** start Excerpt to read **

Why does Vladimir Putin's Kremlin still fear any sign of dissent? (epa) November 30, 2007 (RFE/RL) -- On the one hand, the Kremlin's plan for the legislative elections seems to be proceeding smoothly. Election commissions, local officials, the police, the courts, and the pseudo-opposition parties all seem to be doing their part to ensure that the pro-Kremlin Unified Russia party wins in a rout.


On the other hand, the authorities are cracking down sternly, even brutally, on even insignificant manifestations of opposition, from small demonstrations to individual articles in regional newspapers. "Of course, the current authorities are nervous, as we can see," former Prime Minister and opposition leader Mikhail Kasyanov said this week. "And this is expressed in the uncertainty of various actions, including the reaction to protest actions that take place."

** end Excerpt to read **

_Given task_. Repeat the text about the Kremlin and the 2007 legislative elections word for word.

** start Provided records **

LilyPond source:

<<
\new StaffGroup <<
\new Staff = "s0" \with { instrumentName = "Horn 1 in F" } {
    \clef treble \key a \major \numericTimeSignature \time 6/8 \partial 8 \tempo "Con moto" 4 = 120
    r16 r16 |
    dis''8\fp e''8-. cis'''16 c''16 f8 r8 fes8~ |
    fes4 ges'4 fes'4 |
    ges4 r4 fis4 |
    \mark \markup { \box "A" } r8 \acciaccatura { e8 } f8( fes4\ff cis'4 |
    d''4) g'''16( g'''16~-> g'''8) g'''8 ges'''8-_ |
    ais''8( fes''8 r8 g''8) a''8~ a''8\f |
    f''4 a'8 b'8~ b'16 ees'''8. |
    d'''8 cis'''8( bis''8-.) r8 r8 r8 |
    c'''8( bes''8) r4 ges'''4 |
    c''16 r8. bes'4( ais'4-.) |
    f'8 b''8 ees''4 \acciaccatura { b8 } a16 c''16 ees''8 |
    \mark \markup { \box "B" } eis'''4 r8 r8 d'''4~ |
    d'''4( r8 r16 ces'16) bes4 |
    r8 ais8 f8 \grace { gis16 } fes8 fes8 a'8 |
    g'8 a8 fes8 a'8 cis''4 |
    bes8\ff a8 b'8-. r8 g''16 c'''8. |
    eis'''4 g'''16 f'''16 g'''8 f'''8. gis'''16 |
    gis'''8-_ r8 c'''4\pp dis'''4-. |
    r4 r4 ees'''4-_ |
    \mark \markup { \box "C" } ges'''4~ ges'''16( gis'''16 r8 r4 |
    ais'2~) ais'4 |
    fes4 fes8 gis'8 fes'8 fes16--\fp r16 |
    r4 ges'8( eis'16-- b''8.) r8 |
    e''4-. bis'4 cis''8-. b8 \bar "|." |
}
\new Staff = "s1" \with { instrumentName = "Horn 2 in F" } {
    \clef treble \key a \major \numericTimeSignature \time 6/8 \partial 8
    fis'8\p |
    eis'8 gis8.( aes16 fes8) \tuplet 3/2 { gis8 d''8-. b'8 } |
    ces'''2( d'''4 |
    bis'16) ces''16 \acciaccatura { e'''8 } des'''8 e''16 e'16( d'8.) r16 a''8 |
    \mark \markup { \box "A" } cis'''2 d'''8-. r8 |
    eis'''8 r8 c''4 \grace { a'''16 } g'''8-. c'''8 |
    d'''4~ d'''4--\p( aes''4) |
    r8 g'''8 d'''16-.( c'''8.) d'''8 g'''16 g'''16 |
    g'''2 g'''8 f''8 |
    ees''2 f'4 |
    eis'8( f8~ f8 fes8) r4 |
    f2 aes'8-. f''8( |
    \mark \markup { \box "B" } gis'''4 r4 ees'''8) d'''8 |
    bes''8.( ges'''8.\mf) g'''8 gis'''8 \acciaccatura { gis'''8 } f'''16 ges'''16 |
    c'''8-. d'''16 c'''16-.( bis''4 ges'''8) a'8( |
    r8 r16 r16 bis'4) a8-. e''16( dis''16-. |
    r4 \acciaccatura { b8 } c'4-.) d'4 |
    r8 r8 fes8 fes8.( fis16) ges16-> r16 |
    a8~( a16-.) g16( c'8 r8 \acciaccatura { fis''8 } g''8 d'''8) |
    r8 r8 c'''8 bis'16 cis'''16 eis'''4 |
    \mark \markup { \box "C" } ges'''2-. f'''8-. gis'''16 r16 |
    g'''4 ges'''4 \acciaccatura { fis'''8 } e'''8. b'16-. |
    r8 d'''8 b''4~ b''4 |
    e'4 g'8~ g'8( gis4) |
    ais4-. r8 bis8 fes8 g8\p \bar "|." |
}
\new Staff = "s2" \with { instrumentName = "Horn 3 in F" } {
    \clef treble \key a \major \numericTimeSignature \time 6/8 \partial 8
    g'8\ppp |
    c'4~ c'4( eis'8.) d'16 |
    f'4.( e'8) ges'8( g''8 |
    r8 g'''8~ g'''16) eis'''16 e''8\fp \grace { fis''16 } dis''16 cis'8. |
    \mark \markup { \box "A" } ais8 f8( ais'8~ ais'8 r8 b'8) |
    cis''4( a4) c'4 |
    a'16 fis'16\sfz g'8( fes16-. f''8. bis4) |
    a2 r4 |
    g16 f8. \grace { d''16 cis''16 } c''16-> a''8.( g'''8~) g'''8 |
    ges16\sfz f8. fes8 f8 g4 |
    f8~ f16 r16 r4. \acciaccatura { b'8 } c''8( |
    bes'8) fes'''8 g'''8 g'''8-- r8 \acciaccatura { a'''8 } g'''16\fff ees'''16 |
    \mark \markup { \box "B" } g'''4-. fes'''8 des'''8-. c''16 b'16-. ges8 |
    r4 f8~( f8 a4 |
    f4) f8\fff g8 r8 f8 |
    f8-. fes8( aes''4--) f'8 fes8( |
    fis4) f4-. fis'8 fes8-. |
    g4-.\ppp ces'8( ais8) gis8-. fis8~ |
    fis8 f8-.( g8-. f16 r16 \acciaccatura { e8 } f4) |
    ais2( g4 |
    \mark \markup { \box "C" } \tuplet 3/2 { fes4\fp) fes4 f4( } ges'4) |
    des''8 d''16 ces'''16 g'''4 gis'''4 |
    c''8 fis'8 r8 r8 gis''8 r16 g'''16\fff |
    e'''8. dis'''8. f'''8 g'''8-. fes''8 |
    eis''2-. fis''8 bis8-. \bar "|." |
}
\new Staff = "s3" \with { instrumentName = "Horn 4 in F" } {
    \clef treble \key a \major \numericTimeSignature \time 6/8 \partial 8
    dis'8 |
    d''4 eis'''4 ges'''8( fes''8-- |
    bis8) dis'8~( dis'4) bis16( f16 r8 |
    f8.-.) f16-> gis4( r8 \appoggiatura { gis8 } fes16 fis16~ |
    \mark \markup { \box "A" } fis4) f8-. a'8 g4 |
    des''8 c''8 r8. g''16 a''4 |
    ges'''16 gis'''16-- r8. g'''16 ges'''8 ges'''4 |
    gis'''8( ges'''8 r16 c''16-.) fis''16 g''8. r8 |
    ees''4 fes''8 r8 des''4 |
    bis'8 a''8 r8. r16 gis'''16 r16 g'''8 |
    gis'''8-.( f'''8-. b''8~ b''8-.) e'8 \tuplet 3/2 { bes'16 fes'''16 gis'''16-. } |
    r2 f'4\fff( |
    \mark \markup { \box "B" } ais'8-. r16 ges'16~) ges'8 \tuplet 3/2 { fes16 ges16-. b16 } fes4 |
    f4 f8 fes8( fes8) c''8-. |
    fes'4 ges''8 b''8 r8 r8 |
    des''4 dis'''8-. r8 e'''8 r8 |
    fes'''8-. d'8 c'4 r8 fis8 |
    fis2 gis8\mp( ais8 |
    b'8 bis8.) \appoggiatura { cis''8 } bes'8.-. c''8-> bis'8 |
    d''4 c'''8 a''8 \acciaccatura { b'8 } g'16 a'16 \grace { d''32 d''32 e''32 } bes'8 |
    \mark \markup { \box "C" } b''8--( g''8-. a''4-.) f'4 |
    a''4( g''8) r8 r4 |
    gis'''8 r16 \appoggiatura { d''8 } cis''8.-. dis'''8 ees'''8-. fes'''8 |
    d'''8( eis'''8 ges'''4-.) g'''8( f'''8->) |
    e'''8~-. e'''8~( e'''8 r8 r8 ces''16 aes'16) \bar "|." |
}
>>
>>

** end Provided records **

_Written solution_.
Why does Vladimir Putin's Kremlin still fear any sign of dissent? (epa) November 30, 2007 (RFE/RL) -- On the one hand, the Kremlin's plan for the legislative elections seems to be proceeding smoothly. Election commissions, local officials, the police, the courts, and the pseudo-opposition parties all seem to be doing their part to ensure that the pro-Kremlin Unified Russia party wins in a rout.


On the other hand, the authorities are cracking down sternly, even brutally, on even insignificant manifestations of opposition, from small demonstrations to individual articles in regional newspapers. "Of course, the current authorities are nervous, as we can see," former Prime Minister and opposition leader Mikhail Kasyanov said this week. "And this is expressed in the uncertainty of various actions, including the reaction to protest actions that take place."